# Not sure what she was doing...



## ralphcor (Jun 28, 2003)

... last night I'm in bed reading, she's sitting next to me and I look over to see this:










Figured by the time I got the digi-cam she'd tuck it back in but nope. Just sat there letting me take a couple pics for minutes until I grabbed it (oh come you would try to on yours!)


----------



## queen of the nile (Aug 16, 2003)

Sometimes I think they forget what they're doing mid-lick and then are too absent-minded to pull it back in. Nice pics, ralphcor.


----------



## Lilly (Nov 8, 2003)

how funny!


----------



## maymariya (Sep 27, 2003)

her little tounge is so cute!
My cat did that once...I had to grab it too! :lol:


----------



## Lori (Jun 8, 2003)

I have seen Velvet do that too, and yes, I grabbed it.

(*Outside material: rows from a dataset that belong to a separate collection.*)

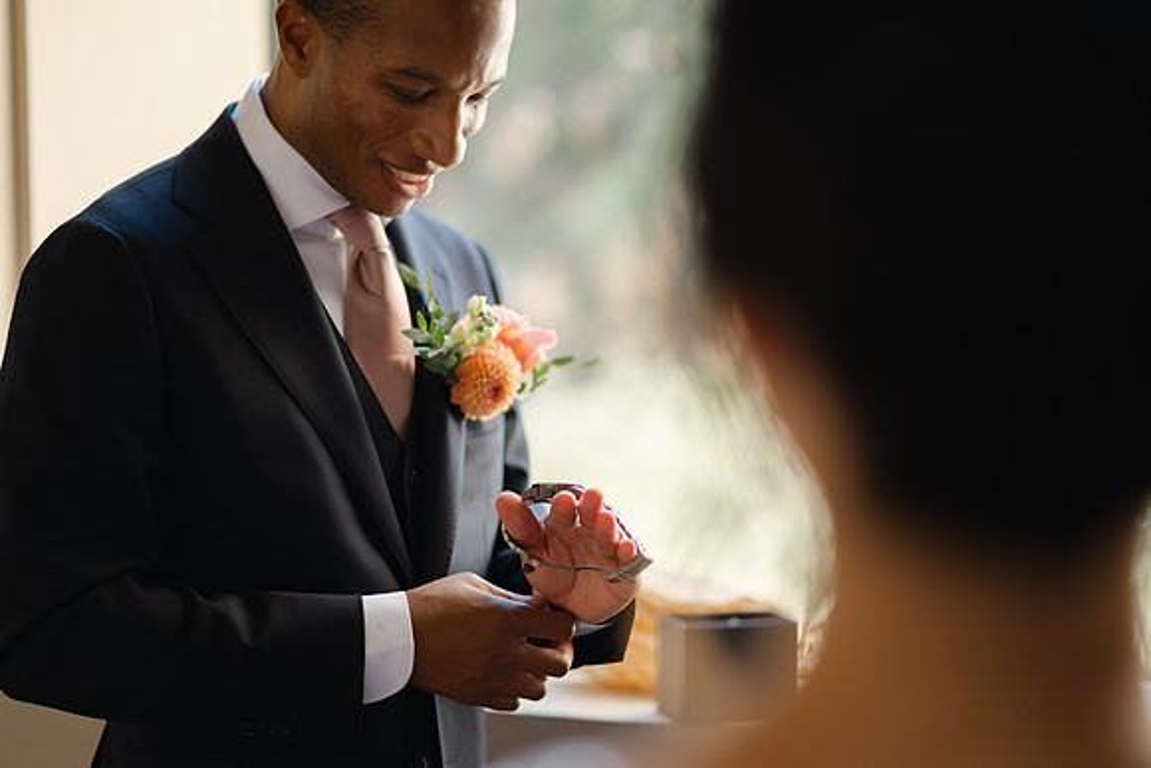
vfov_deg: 16.1
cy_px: 384
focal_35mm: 85
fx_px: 2718
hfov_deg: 23.9
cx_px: 576
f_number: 1.8
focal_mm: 85
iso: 64
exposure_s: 1/125
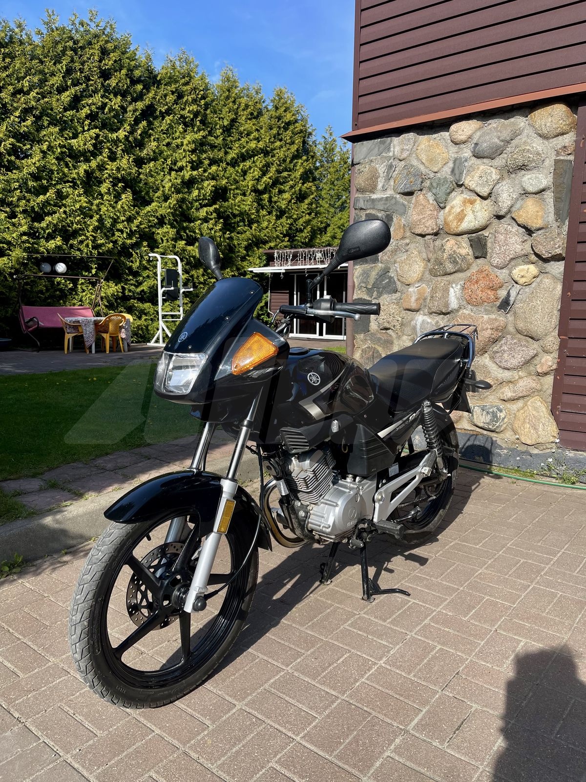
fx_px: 564
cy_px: 391
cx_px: 293
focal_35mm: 25
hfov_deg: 54.9
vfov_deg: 69.4
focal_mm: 5.1
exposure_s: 1/2012
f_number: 1.6
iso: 32
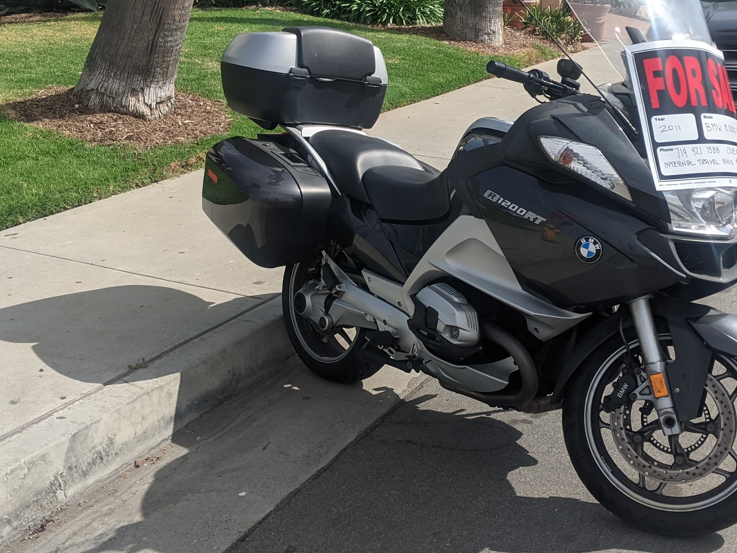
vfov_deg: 30.2
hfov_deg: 39.5
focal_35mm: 48
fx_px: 1022
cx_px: 433
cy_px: 233
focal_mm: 4.44
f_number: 1.8
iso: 48
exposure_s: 1/3906
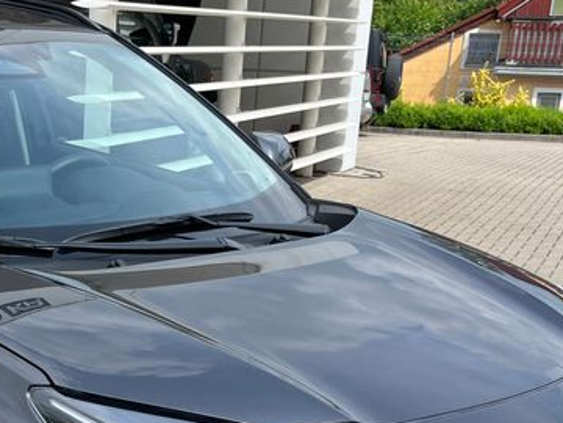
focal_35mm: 74
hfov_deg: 25.3
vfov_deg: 19.2
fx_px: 1204
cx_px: 30
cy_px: 440
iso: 50
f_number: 1.6
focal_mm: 5.1
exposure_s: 1/1957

I couldn't resist either!  
Cute pictures!!


----------



## Jeanie (Jun 18, 2003)

Of course I grabbed it! They're irresistable! She's adorable.


----------



## Ioana (Jul 12, 2003)

She looks like a piece of jewlery !


----------



## kitkat (Sep 22, 2003)

Oh that was such a funny shot! Now that is a Kodak moment :wink:


----------



## kristi (Sep 19, 2003)

Oh cute, my Lemur does that too.


----------



## lexxie109 (Jan 20, 2003)

Awww, she's so cute!


----------



## Bug (Aug 23, 2003)

:lol: :lol: HA HA HA HA HA HA HA HA HA HA


----------



## tanyuh (Jun 7, 2003)

Hahahahha very nice picture. hahaha i can't help but laugh when i see it.. cute cute


----------



## Heather102180 (Nov 19, 2003)

They say cats stick out their tounges when they are extremely happy and content. Must have been a good book you were reading!


----------



## ForJazz (Dec 30, 2003)

I absolutely love it when cats do that. My Jack does it often -- I think he starts falling asleep while cleaning himself. Sometimes he does it while laying on his back. :lol:


----------



## Jeanie (Jun 18, 2003)

:lol: Now that's TIRED! I'll bet it's cute.


----------



## Jbabee79 (Dec 31, 2003)

awww! hehe how cute. I particularly like the 2nd photo. Very sweet


----------